[Supplied data]:
───

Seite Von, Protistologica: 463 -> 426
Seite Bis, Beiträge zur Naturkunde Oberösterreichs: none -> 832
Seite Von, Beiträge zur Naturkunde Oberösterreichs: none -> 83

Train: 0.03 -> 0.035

───

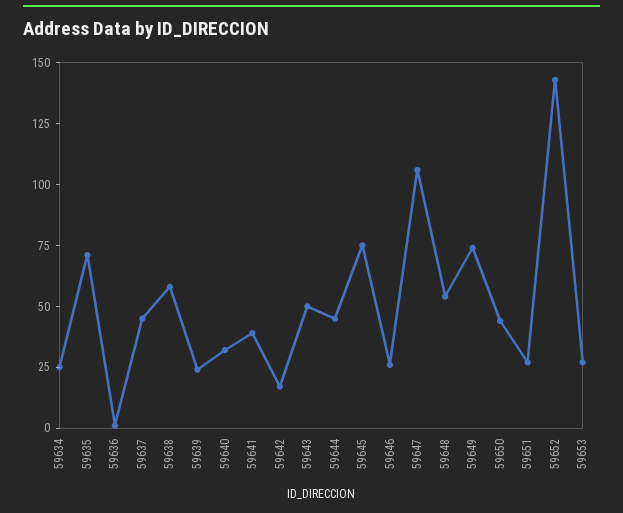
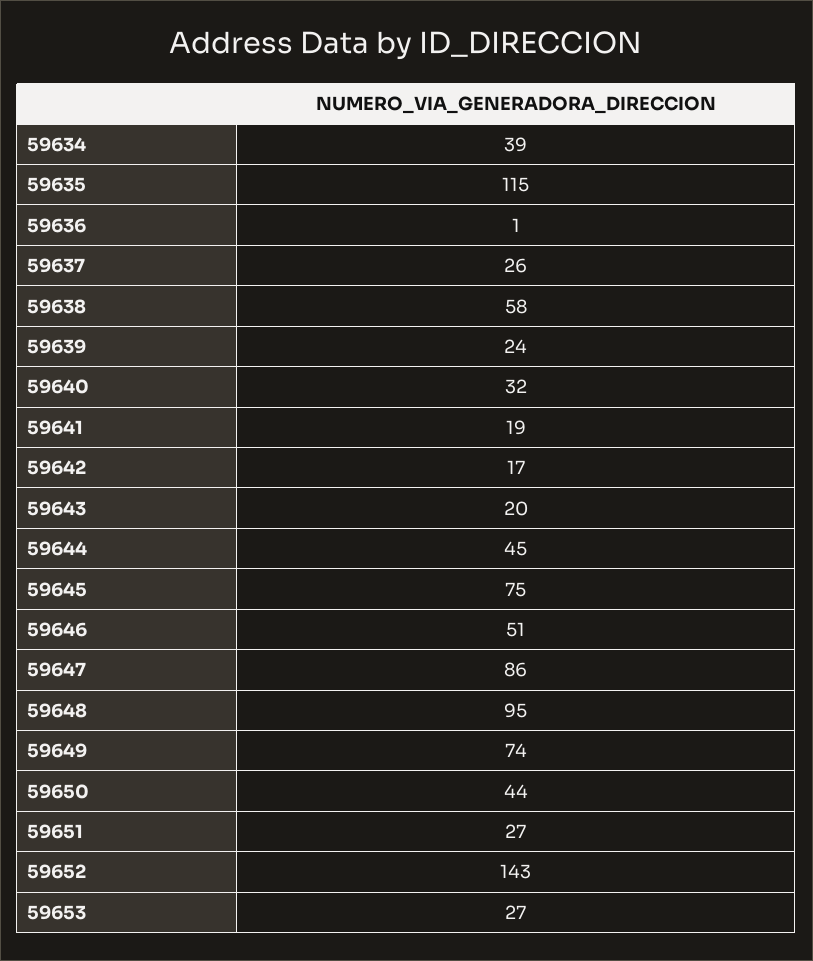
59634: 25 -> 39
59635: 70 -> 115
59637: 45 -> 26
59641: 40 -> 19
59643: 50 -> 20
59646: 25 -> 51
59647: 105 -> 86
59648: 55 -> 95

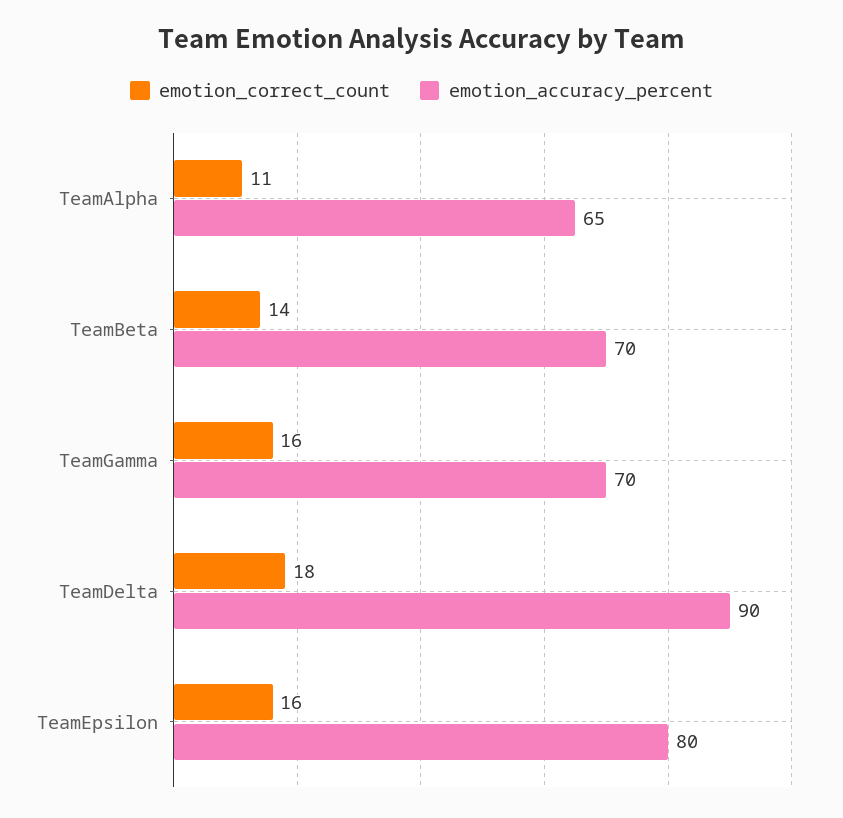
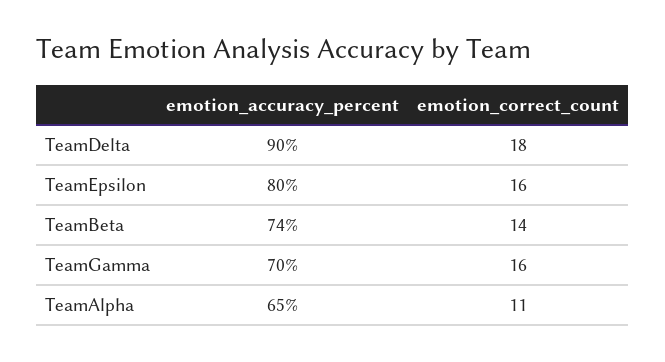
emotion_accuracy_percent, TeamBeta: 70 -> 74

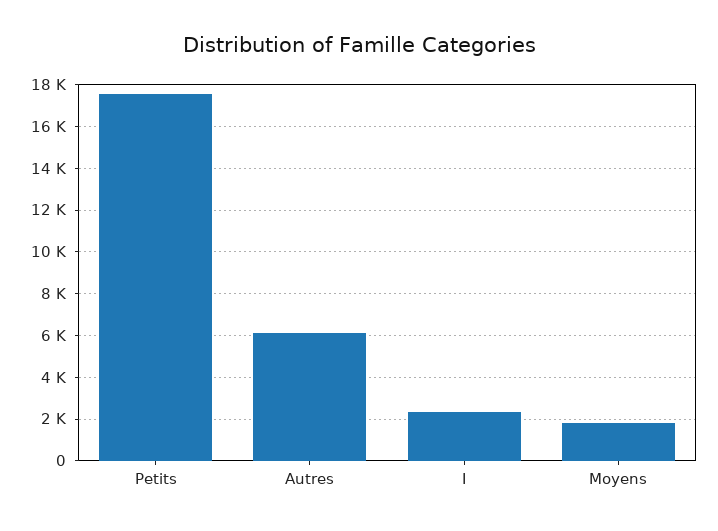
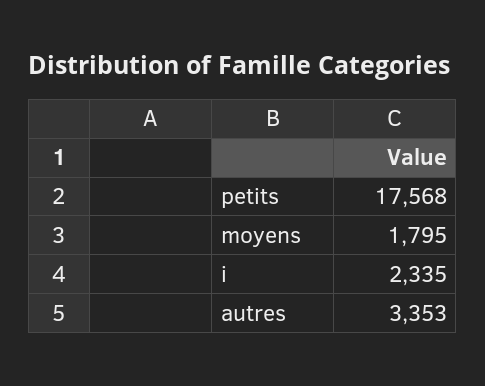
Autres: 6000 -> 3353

───

[Written task]: Would you output only the span of the records above that opens with the line containing "59648: 55 -> 95" and closes with the line containing "Autres: 6000 -> 3353", ends included and pictures dropped?

[Task result]:
59648: 55 -> 95

emotion_accuracy_percent, TeamBeta: 70 -> 74

Autres: 6000 -> 3353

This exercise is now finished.